In 2002, 3,000 girls enrolled at Maleka Jalaly and in 2003 that number leapt to 5,000. Accommodation is limited and the main building of the school holds 12  classrooms, seating 3,000 children in three shifts throughout the day.

The city’s long history of art and culture perhaps explains the thirst for learning that today consumes so many of its young people. In 2002, the first full academic year after the fall of the Taliban, more than 250,000 children re-entered the classrooms in Herat province.

In a freshly painted classroom in the school, the girls have desks and benches – a considerable improvement on many schools in the country. They even have enough textbooks between them.

But teaching aids are limited to a single map on the wall and a small plastic globe. And this is a Grade 11 class.
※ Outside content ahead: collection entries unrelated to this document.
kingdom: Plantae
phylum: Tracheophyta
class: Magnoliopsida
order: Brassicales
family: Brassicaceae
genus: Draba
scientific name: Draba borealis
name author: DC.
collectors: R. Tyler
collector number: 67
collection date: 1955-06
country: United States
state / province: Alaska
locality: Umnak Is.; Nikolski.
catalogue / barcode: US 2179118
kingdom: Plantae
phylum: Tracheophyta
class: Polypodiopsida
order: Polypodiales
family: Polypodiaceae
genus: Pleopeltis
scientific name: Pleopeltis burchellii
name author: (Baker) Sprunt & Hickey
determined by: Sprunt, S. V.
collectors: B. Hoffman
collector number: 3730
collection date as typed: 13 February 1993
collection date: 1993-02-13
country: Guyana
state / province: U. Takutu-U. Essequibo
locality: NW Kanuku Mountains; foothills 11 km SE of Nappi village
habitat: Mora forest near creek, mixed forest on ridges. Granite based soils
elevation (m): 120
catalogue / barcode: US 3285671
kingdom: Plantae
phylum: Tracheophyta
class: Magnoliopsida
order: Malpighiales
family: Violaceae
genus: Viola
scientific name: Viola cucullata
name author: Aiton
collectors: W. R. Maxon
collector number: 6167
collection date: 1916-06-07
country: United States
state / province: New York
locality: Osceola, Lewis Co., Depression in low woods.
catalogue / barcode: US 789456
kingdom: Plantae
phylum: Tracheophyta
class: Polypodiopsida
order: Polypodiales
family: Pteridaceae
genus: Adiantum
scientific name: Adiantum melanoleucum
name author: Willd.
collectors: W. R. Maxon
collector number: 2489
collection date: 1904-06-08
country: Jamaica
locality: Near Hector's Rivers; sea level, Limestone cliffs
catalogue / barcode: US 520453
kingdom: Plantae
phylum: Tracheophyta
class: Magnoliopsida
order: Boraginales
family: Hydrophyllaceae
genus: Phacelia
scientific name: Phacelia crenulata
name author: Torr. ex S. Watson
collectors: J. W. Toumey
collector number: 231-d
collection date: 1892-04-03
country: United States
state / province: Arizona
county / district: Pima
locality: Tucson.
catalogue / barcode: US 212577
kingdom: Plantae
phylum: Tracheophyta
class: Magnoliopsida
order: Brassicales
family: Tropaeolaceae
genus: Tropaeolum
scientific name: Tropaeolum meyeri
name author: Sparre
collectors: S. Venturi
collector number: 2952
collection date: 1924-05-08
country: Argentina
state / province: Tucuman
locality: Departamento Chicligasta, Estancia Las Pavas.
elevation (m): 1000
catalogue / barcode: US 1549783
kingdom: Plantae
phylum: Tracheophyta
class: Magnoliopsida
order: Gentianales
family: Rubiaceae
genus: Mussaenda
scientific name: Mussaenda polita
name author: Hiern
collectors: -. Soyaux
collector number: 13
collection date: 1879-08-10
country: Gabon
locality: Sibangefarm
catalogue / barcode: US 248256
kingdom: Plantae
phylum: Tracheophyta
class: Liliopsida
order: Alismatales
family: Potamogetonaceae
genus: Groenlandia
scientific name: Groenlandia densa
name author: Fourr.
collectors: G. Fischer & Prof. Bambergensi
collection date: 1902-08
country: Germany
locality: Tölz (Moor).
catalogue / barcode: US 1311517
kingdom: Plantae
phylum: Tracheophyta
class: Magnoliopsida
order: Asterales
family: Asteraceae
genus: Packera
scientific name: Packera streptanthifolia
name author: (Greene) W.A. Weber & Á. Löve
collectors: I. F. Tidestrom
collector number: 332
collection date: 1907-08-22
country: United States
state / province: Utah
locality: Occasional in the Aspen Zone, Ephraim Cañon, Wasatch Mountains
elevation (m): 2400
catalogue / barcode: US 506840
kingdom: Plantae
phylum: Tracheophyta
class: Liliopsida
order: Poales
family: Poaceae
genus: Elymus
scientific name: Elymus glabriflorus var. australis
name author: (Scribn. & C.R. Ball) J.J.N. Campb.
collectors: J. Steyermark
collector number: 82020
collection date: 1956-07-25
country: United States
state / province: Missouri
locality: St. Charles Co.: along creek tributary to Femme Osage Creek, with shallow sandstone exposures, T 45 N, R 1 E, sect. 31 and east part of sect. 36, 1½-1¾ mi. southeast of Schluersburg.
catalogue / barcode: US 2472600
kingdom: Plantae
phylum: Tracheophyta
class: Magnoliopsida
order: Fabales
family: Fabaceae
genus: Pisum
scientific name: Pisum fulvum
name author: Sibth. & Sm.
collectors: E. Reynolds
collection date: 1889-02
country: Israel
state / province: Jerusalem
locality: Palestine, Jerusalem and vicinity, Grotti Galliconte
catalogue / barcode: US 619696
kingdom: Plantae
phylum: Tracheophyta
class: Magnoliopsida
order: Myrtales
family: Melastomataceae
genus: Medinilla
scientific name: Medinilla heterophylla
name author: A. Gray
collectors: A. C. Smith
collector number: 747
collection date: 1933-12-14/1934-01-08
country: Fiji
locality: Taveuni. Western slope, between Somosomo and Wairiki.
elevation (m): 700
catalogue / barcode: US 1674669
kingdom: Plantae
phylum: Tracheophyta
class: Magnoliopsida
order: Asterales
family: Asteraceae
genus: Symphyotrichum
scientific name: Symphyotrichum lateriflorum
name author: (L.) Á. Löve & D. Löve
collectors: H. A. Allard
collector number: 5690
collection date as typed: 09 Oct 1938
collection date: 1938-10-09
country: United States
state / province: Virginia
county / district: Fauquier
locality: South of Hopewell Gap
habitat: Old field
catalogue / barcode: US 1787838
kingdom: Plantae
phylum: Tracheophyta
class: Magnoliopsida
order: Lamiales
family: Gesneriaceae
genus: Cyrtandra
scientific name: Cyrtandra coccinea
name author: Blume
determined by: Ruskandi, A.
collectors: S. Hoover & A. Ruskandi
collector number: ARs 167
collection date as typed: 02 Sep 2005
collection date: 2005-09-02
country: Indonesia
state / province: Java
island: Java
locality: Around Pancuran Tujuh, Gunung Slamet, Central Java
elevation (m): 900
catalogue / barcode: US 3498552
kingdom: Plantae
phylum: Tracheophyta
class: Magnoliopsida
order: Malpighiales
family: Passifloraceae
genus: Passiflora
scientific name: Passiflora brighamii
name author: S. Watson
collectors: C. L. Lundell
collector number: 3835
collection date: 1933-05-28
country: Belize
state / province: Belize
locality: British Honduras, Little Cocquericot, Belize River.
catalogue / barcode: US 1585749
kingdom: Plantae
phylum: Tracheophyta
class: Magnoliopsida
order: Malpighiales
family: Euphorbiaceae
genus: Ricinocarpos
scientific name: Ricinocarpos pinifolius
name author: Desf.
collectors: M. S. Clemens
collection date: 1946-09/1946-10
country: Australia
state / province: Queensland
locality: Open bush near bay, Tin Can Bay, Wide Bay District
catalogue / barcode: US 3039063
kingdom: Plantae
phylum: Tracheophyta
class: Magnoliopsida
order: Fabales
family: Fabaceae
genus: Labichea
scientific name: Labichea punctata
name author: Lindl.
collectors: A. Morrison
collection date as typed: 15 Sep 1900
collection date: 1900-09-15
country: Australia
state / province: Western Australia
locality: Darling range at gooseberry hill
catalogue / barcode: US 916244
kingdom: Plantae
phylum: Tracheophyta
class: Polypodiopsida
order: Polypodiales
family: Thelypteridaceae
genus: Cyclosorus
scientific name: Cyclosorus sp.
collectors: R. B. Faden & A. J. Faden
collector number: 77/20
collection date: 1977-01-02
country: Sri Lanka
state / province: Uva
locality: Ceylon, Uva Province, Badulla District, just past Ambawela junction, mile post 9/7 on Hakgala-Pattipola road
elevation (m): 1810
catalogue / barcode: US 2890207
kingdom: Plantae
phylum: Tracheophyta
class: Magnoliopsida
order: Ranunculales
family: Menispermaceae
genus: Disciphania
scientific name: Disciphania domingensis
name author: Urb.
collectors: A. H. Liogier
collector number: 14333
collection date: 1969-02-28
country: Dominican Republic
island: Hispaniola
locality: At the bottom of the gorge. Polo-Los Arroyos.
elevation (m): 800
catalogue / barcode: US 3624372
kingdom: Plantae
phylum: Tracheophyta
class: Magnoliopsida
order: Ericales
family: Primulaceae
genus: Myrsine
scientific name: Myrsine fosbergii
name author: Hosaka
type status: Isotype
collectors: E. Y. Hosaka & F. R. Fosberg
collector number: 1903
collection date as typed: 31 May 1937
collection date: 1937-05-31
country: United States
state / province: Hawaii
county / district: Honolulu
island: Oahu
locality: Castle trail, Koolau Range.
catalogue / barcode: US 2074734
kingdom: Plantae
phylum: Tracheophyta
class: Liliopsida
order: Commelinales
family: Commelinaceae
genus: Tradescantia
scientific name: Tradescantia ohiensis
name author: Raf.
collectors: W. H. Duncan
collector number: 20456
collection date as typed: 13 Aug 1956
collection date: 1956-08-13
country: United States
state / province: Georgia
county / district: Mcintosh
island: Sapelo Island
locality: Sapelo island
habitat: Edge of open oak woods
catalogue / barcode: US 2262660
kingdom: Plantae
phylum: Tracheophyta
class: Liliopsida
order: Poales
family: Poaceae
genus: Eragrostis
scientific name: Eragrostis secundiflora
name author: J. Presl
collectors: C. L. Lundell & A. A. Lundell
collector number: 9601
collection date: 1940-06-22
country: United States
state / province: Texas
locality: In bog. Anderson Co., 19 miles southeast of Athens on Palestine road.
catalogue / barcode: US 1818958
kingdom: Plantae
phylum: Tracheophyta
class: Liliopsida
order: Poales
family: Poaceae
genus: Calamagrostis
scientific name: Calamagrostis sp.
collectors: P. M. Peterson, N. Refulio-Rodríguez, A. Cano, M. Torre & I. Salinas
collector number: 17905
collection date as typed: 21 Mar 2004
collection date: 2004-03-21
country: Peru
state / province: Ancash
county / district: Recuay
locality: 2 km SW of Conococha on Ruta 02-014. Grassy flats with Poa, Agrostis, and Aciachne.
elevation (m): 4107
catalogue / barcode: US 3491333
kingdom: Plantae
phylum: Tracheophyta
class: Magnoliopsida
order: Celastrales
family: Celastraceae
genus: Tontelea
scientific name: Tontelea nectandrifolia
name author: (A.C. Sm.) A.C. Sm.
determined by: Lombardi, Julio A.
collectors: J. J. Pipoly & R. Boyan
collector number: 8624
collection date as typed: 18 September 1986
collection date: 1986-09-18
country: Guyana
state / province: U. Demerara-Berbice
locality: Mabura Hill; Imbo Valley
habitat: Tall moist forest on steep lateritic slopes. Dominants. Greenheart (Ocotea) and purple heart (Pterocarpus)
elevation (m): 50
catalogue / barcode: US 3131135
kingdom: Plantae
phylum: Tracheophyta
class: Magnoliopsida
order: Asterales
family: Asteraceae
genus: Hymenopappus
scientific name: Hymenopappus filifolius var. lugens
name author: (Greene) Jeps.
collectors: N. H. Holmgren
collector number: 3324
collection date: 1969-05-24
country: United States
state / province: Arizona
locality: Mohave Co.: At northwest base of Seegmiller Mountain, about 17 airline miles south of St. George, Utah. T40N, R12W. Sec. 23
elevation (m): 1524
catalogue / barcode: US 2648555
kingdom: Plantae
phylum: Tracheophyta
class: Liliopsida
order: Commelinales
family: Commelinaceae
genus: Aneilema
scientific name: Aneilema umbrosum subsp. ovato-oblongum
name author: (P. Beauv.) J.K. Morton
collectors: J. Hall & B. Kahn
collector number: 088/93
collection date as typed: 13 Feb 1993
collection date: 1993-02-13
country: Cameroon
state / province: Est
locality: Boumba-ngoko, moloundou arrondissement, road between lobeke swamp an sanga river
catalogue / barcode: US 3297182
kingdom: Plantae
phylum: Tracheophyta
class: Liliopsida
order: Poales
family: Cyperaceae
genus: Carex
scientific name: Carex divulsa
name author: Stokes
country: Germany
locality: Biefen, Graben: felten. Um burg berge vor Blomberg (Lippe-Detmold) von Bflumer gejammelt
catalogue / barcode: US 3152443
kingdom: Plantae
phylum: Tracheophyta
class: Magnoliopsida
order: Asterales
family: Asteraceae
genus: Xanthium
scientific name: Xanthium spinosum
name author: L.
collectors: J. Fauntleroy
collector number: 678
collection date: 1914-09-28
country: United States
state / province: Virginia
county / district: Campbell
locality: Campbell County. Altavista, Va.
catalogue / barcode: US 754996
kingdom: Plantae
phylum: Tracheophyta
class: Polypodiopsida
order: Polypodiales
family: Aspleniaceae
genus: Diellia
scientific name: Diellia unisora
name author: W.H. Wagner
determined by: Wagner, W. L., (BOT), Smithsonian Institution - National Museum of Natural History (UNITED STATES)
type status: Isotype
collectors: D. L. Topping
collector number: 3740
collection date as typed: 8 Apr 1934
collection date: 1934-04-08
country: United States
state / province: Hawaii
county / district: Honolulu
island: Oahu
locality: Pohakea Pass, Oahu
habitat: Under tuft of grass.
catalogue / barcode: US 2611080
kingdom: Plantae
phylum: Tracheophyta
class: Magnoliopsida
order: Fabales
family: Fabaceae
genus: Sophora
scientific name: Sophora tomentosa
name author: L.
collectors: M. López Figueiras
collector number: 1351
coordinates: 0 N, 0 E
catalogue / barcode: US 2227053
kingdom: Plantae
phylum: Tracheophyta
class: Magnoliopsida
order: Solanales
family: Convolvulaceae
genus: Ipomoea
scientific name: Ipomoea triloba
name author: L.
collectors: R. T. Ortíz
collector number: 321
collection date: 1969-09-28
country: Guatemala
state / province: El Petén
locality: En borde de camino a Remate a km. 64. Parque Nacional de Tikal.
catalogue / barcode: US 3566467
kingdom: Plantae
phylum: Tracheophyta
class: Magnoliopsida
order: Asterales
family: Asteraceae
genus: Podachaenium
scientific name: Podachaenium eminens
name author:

In two years, these students will leave school and should be ready for university.

Principal Hakimi is optimistic about how education is going to develop in Herat.

Girls: “the future of our country”

"Even if we don't have the resources we need, we will find a way to teach the students," she said. "If we have no chairs, no desks, no classrooms, we will teach them under the trees. The future of our country, it lies with these girls. Their education is the future of Afghanistan; and some education is better than none at all."

Mrs. Toba, a geography teacher at the girls’ school also believes that the students will succeed, in part due to the creativity of teachers like her. Mrs. Toba has been assisted by a new teacher training programme run by the Ministry of Education and UNICEF.

She was one of the trainers, passing on new child-friendly techniques to her peers, looking at ways of making lessons more interactive and relevant to the students' lives.

"Last year I did not even have a map," she remembers. "And so when I needed to show different countries, I would draw them on the ground, or on the wall. You can always find a way to deliver lessons.

"We need many more facilities and more materials for our teachers," she said. "We have excellent teachers but they are not being given enough support."

Promises and patience

But in an education sector that still lacks so much, how much longer will the admiration, the respect and the patience of these girls endure?

Mrs. Toba counsels optimism. "The girls ask me often, 'will we be as good as children in other countries?'. I tell them not to worry about this. They are intelligent; even without facilities they remain intelligent.

“All we can really offer them is hope." But she sounds a note of caution. "People in other countries know that we are just standing up. We are still helping each other, students, and young people, all of us. In the past, we lost our country, lost our people.

“Now is the time to remind people outside Afghanistan about what we lost, remind them that we still need their help in order for us to stand up alone. We were promised many things to help us stand up – those promises should not be forgotten.”